And there is its nutrition, a result of not only its ingredients but of the ageing process. Pound for pound, Parmigiano can compete with almost any food for calcium, amino acids, protein, vitamin A. “Parmigiano has a thousand benefits, even for health,” said chef Anna Maria Barbieri. “It is, let’s say, a panacea. Something that gives health to everything it touches.”
Amanda RuggeriAlthough it is a dairy product, Parmigiano-Reggiano can be eaten by the lactose-intolerant (Credit: Amanda Ruggeri)
I hope so, because at Barbieri’s restaurant Antica Moka, a Michelin-listed restaurant in the heart of Parmigiano country in Modena, I eat the cheese until I feel like I’m going to burst. From a 24-month wedge as long as my forearm, I use the spade-shaped slicer, almost as ubiquitous in Italian kitchens as Parmigiano itself, to slice off shards for antipasto. I feast from a small cup of farro soup drizzled with crema di parmigiana (parmesan cream) accompanied with Parmigiano bread. And then there’s Parmigiano again as a primo (first main course), twice over: tortellini in a sauce of Parmigiano, drizzled with balsamic vinegar of Modena, served in a fried Parmigiano bowl.
“Sometimes people tell me, ‘But Parmigiano, you put it in everything!’,” Barbieri said with a chuckle. “It’s my weakness. I really do put it everywhere.”

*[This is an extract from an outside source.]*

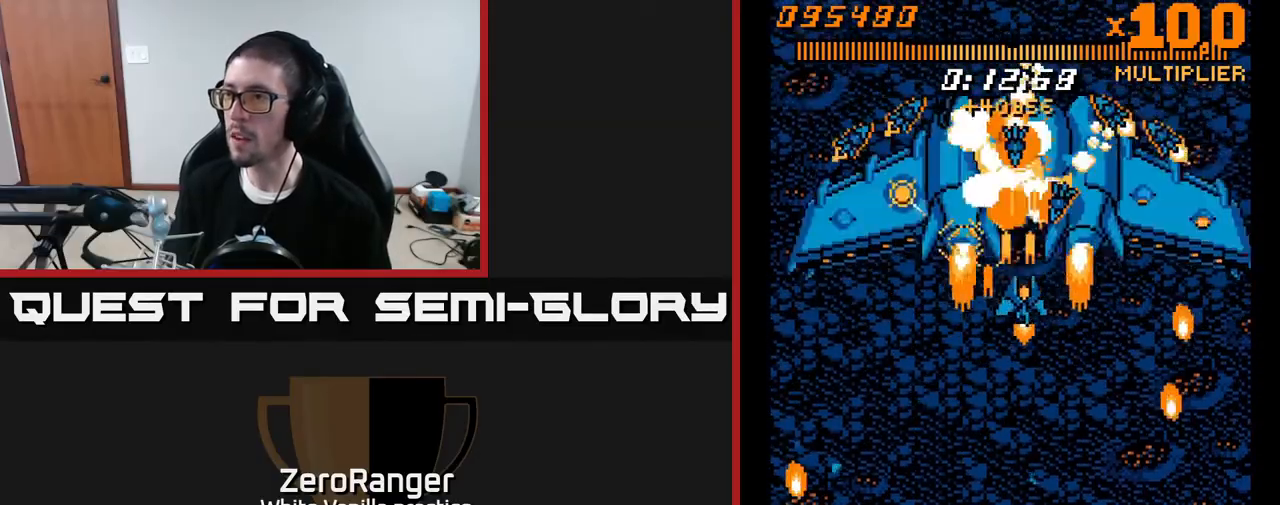
{"buttons": ["A"], "right_stick": "center", "events": [[117, "DPAD_DOWN", "down"], [133, "DPAD_RIGHT", "up"], [233, "DPAD_RIGHT", "down"], [250, "DPAD_DOWN", "up"], [267, "DPAD_UP", "down"], [283, "DPAD_RIGHT", "up"], [350, "DPAD_RIGHT", "down"], [483, "DPAD_RIGHT", "up"], [500, "DPAD_UP", "up"]]}
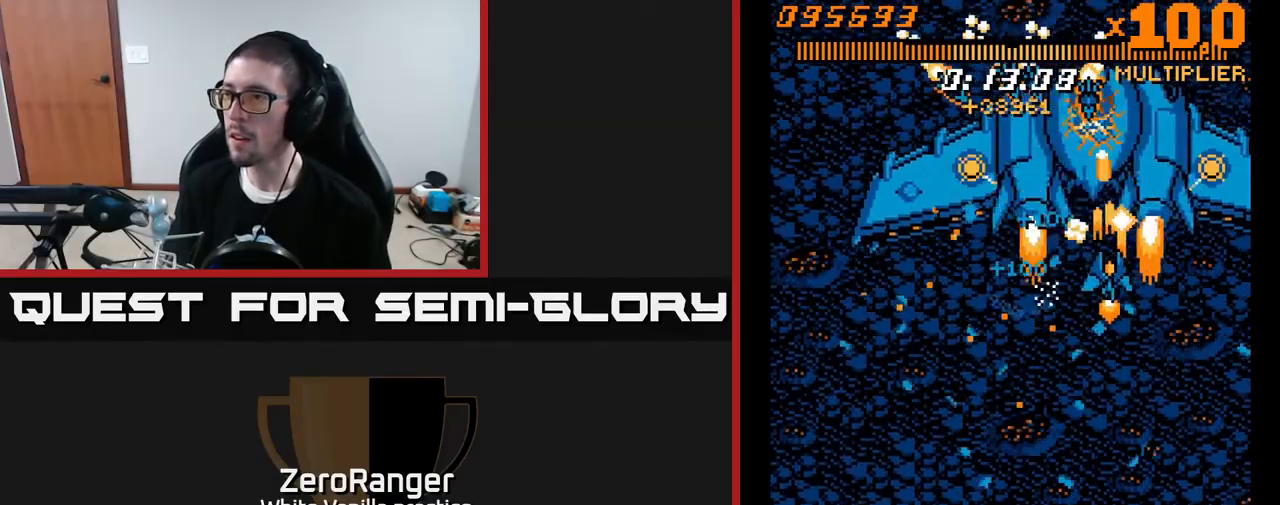
{"buttons": ["A", "DPAD_DOWN", "DPAD_LEFT"], "right_stick": "center", "events": [[67, "DPAD_DOWN", "down"], [500, "DPAD_LEFT", "down"]]}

Like so many others in the production area, Barbieri grew up with Parmigiano. She remembers dairy farmers bringing their milk to her family’s cheesemaking factory. As a little girl, she would accompany her grandfather, one of the first members of the Parmigiano-Reggiano Consortium, the association of producers established in 1934, on his trips to factories to verify the quality of each cheese wheel and give them their distinctive stamp of approval.